Sometimes I tell my students that I think there shouldn’t be a Dr. Martin Luther King Jr. Day. These are fighting words in this town. For students who give me a moment to explain before descending on me, I tell them we should instead celebrate Barbara Johns Day. Students ask, “Who?” and I say, “Exactly!” Barbara Johns was the niece of Vernon Johns, the Alabama preacher who preceded King at the Dexter Avenue Baptist Church. In 1951, at the age of 16, Johns led a strike at her Virginia high school, a dilapidated, all-black rural school. The strike and aftermath evolved into the only student-initiated pillar of the five court cases forming Brown v. Board of Education. The courage Johns displayed and her hidden history speaks of the danger of historical narratives of “Great, gifted, touched-by-god, heroic leaders” like Gandhi, MLK, Nelson Mandela, etc.—narratives that tend to eclipse the more accessible activism of less idealized agents of change.

A Jewish sociology professor with whom I shared a beer at a pub in Quebec told me of his research on “The Genealogy of Kindness.” His research put forth the theory that people are working almost invisibly all around us, serving others, improving the state of the world. If we were to see them all, if we were to take in the enormous scale of this activity, we would be more prone to roll up our sleeves and join them.

In an interview about his filmmaking, director Ken Loach said he avoids the close-up. He believes close-ups take faces and monumentalize them, enlarging them to heroic size, and in doing so, puts a person on a pedestal as greater-than. This contradicts his socialist value structure in which all people are equal.

These ideas kicked around in my head as I considered the call for proposals for the “Upstanders Mural” put out by Facing History and Ourselves and the Memphis Urban Art Commission. I was reluctant to make large, god-like heads of Memphis activists. It seemed particularly wrong to monumentalize people who distinguished themselves by being particularly selfless and for caring deeply about the smallest, most disenfranchised in our community.
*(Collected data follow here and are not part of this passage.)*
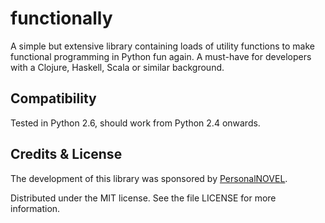 # functionally

A simple but extensive library containing loads of utility functions to make
functional programming in Python fun again. A must-have for developers with
a Clojure, Haskell, Scala or similar background.

## Compatibility

Tested in Python 2.6, should work from Python 2.4 onwards.

## Credits & License

The development of this library was sponsored by
[PersonalNOVEL](http://www.personalnovel.de/).

Distributed under the MIT license. See the file LICENSE for more information.
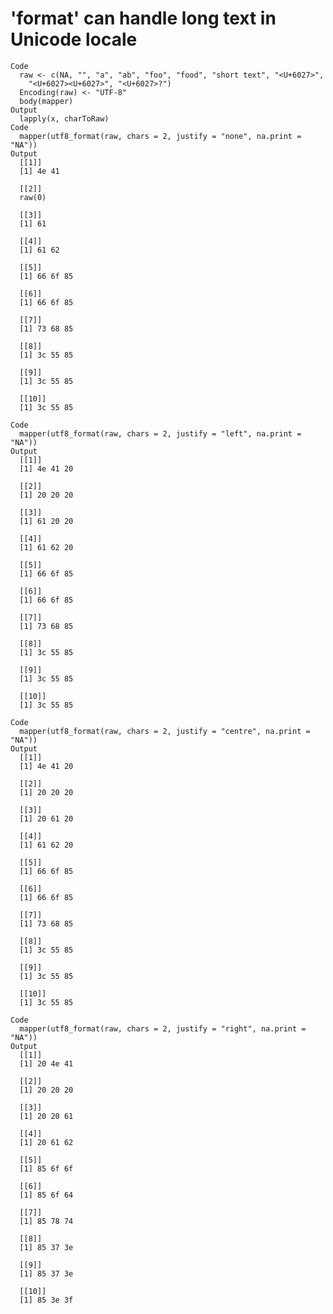 # 'format' can handle long text in Unicode locale

    Code
      raw <- c(NA, "", "a", "ab", "foo", "food", "short text", "<U+6027>",
        "<U+6027><U+6027>", "<U+6027>?")
      Encoding(raw) <- "UTF-8"
      body(mapper)
    Output
      lapply(x, charToRaw)
    Code
      mapper(utf8_format(raw, chars = 2, justify = "none", na.print = "NA"))
    Output
      [[1]]
      [1] 4e 41
      
      [[2]]
      raw(0)
      
      [[3]]
      [1] 61
      
      [[4]]
      [1] 61 62
      
      [[5]]
      [1] 66 6f 85
      
      [[6]]
      [1] 66 6f 85
      
      [[7]]
      [1] 73 68 85
      
      [[8]]
      [1] 3c 55 85
      
      [[9]]
      [1] 3c 55 85
      
      [[10]]
      [1] 3c 55 85
      
    Code
      mapper(utf8_format(raw, chars = 2, justify = "left", na.print = "NA"))
    Output
      [[1]]
      [1] 4e 41 20
      
      [[2]]
      [1] 20 20 20
      
      [[3]]
      [1] 61 20 20
      
      [[4]]
      [1] 61 62 20
      
      [[5]]
      [1] 66 6f 85
      
      [[6]]
      [1] 66 6f 85
      
      [[7]]
      [1] 73 68 85
      
      [[8]]
      [1] 3c 55 85
      
      [[9]]
      [1] 3c 55 85
      
      [[10]]
      [1] 3c 55 85
      
    Code
      mapper(utf8_format(raw, chars = 2, justify = "centre", na.print = "NA"))
    Output
      [[1]]
      [1] 4e 41 20
      
      [[2]]
      [1] 20 20 20
      
      [[3]]
      [1] 20 61 20
      
      [[4]]
      [1] 61 62 20
      
      [[5]]
      [1] 66 6f 85
      
      [[6]]
      [1] 66 6f 85
      
      [[7]]
      [1] 73 68 85
      
      [[8]]
      [1] 3c 55 85
      
      [[9]]
      [1] 3c 55 85
      
      [[10]]
      [1] 3c 55 85
      
    Code
      mapper(utf8_format(raw, chars = 2, justify = "right", na.print = "NA"))
    Output
      [[1]]
      [1] 20 4e 41
      
      [[2]]
      [1] 20 20 20
      
      [[3]]
      [1] 20 20 61
      
      [[4]]
      [1] 20 61 62
      
      [[5]]
      [1] 85 6f 6f
      
      [[6]]
      [1] 85 6f 64
      
      [[7]]
      [1] 85 78 74
      
      [[8]]
      [1] 85 37 3e
      
      [[9]]
      [1] 85 37 3e
      
      [[10]]
      [1] 85 3e 3f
At one point, I played with a mural composition featuring life-sized images of the individuals in the mural with enlargements of each of their heads, so that it would be clear that they were not big—they were just being looked at through magnifying glasses.

On Witnessing, Inclusion and the Power of Public Depiction

A few months ago, I attended a theater performance carried out by an activist theater organization, Playback Memphis. When we feel that our story is truly heard, we feel real and valid. Playback takes this further when the theater troupe enacts stories from the audience with actors on stage. When participants see their story played out on stage, they feel not only acknowledged as valid, but celebrated and embraced by a community composed of actors and fellow audience members.

A month or so before we started working on production of the mural, I was reclining in the dentist chair and my dentist asked me what I was working on. I told him about the mural. He was familiar with it and explained that his wife had nominated her mother to be one of the Memphis Upstanders depicted. Her mother, by all accounts a remarkable woman, was a Holocaust survivor who visited schools in Memphis and told her story. My dentist told me that the selection committee didn’t choose his mother-in-law and his wife was disappointed. I told him we were adding many faces to the dozen required portraits and we could add his mother-in-law. Excited, he told me I should talk with his wife. I met with her and she brought out a folder of photographs and newspaper articles about her mother. Showing them to me, she wiped away tears. She was overjoyed to have her mother depicted in the mural. On several occasions members of the Memphis Jewish community have expressed their appreciation for the inclusion of images of Jewish Memphians on a public wall, affirming the existence and relevance of a Jewish Community in this city.

We screen-printed portraits of Memphis citizens onto Polytab and created a grid of local faces. Many of the people were selected randomly and I like to think that some portraits captured (unintentionally) the secret activists among us. Other portraits we sought out especially because we wanted to acknowledge lives of service. Of these I was especially pleased to include a set of local super-heroes, six employees of Juvenile Court I have come to know in the past two years. Two weeks after completion, I received an email from the Juvenile Court contingent that included a photograph of them, dressed up, posing in front of their likenesses in the mural.